19.7 The Neuroses

Introduction

Anxiety

Generalised Anxiety Disorder

Panic Disorder

Phobic Anxiety Disorders

Obsessive - Compulsive Disorder

Mild Depressive Disorder [neurotic depression, reactive depression]

Care Needs and Mobility Considerations

Further Evidence


19.7.1 Introduction

These mental illnesses are also referred to as psychoneuroses. The symptoms and disabilities associated with them are very often less severe than those encountered in the psychoses. Like the latter, however, they occur in people whose mental and intellectual development had been proceeding normally. They also differ very substantially from the psychoses in that the affected person neither loses touch with reality nor experiences disturbed thought processes. Anxiety is a symptom which they all have in common.

19.7.2 Anxiety

Anxiety is an unpleasant emotional state characterized by fearfulness and unwanted and distressing physical symptoms. It is a normal and appropriate response to stress but becomes a recognisable illness when it is disproportionate to the severity of the stress, continues after the stressor has gone, or occurs in the absence of any external stressful event. Neuroses with anxiety as the chief symptom are common: around 16% of the population are affected by some form of an anxiety illness at any one time.

19.7.3 Generalised Anxiety Disorder

(i) Anxiety disorders are not the same as the more fleeting stress reactions where anxiety occurs suddenly to stressful life events or follows some weeks later such events as loss of job, moving house, or divorce, etc. These are either acute stress reactions or adjustment reactions to stress which are generally self-limiting.

(ii) Generalised anxiety disorder affects 2-5% of the population but accounts for almost 30% of mental health problems in general practice. It is characterised by irrational worries, muscle tension, fearful feelings and physical symptoms such as rapid pulse or sweating. The disorder and its effects are mild in the very great majority of people who are prone to it. The symptoms are unpleasant but they are not likely to impair the person's ability to attend to bodily functions unaided nor are they likely to place the person or others at risk of substantial danger.

19.7.4 Panic Disorder

(i) Although panic may occur as part of different mental illnesses, panic disorder is the occurrence of unpredictable attacks of anxiety with pronounced increases in heart rate and forceful beating of the heart (ie palpitations) with sweating. Tremor may occur together with feelings of light headedness which may be due to overbreathing (hyperventilation). Common features are fears of dying and an urgent desire to flee.

(ii) Whilst subjectively most distressing for the person affected by the panic disorder its occurrence is unlikely to put the person or others at risk of substantial danger. The brevity and nature of the mental and physical disturbances it causes should not prevent a person attending to their bodily functions.
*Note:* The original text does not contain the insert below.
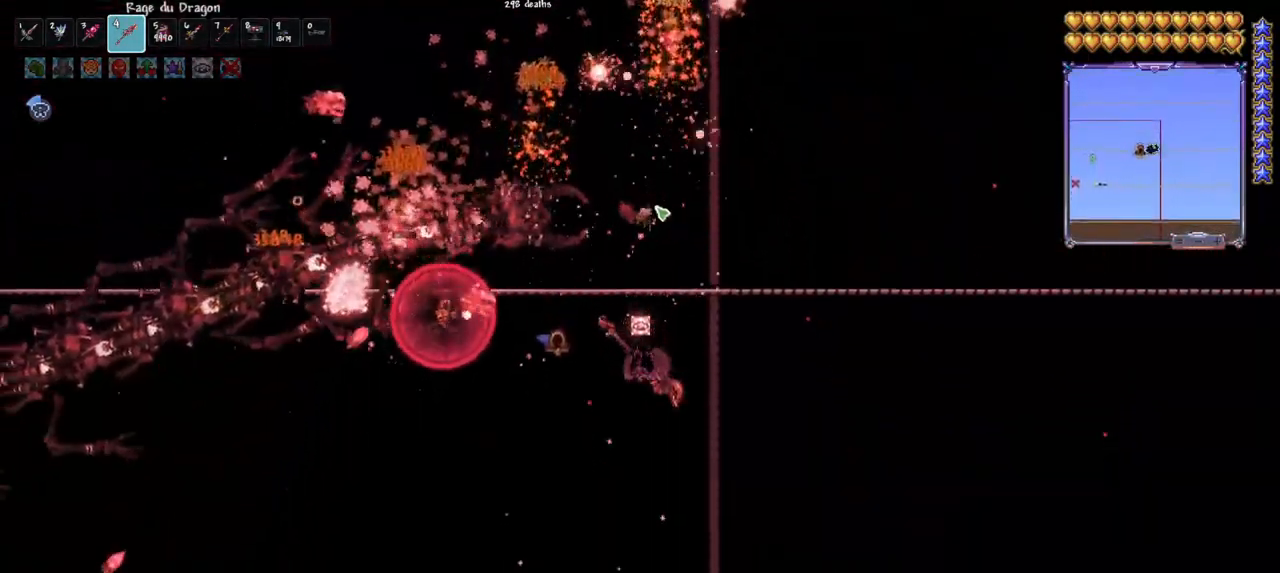
{"keys": [], "mouse": ["left"], "mouse_move": "still", "events": [[17, "mouse_wheel", "down"], [100, "mouse_wheel", "up"], [383, "mouse_left", "down"]]}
19.7.5 Phobic Anxiety Disorders

(i) Persons affected by these disorders recognise that their fears of particular situations or objects are excessive but are most difficult to control. Acute anxiety attacks, with or without panic disorder, occur on being confronted with the particular situation or object at the centre of their fears.

Agoraphobia

(ii) Agoraphobia tends to start between the ages of 15 and 35 and is twice as common in women as in men. Affected persons experience acute anxiety and, sometimes, panic when they are in, or anticipate being in, open spaces or in places where escape might be difficult or help might not be available. They have an intense desire to be somewhere else. Anxiety producing situations are avoided and just thinking about going into such situations may produce anxiety.
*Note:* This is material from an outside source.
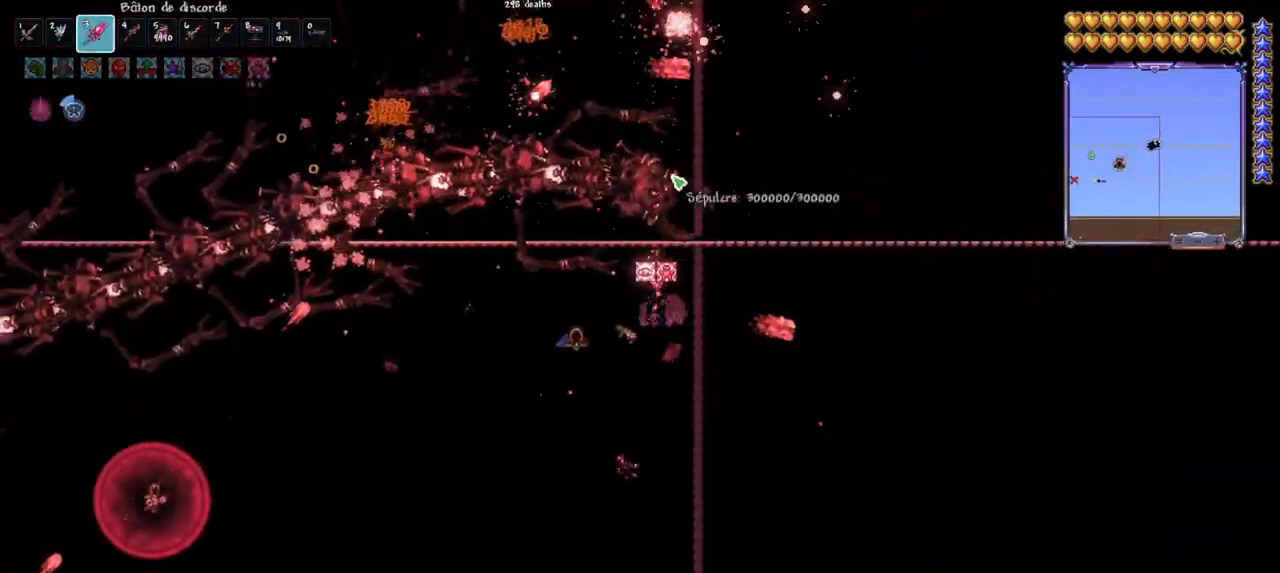
{"keys": [], "mouse": ["wheel"], "mouse_move": "left", "events": [[33, "q", "down"], [167, "q", "up"], [217, "mouse_left", "up"], [500, "mouse_wheel", "down"]]}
(iii) Although people affected in this way may well be distressed by being out alone, or at the thought of going out alone, this does not necessarily mean that they need supervision in order to take advantage of the faculty of walking out of doors. In each case it will be necessary to determine what function the other person provides and what would happen should that person not be there. It will be important to distinguish between whether the disabled person could not, or would prefer not to walk out of doors without the presence of another person".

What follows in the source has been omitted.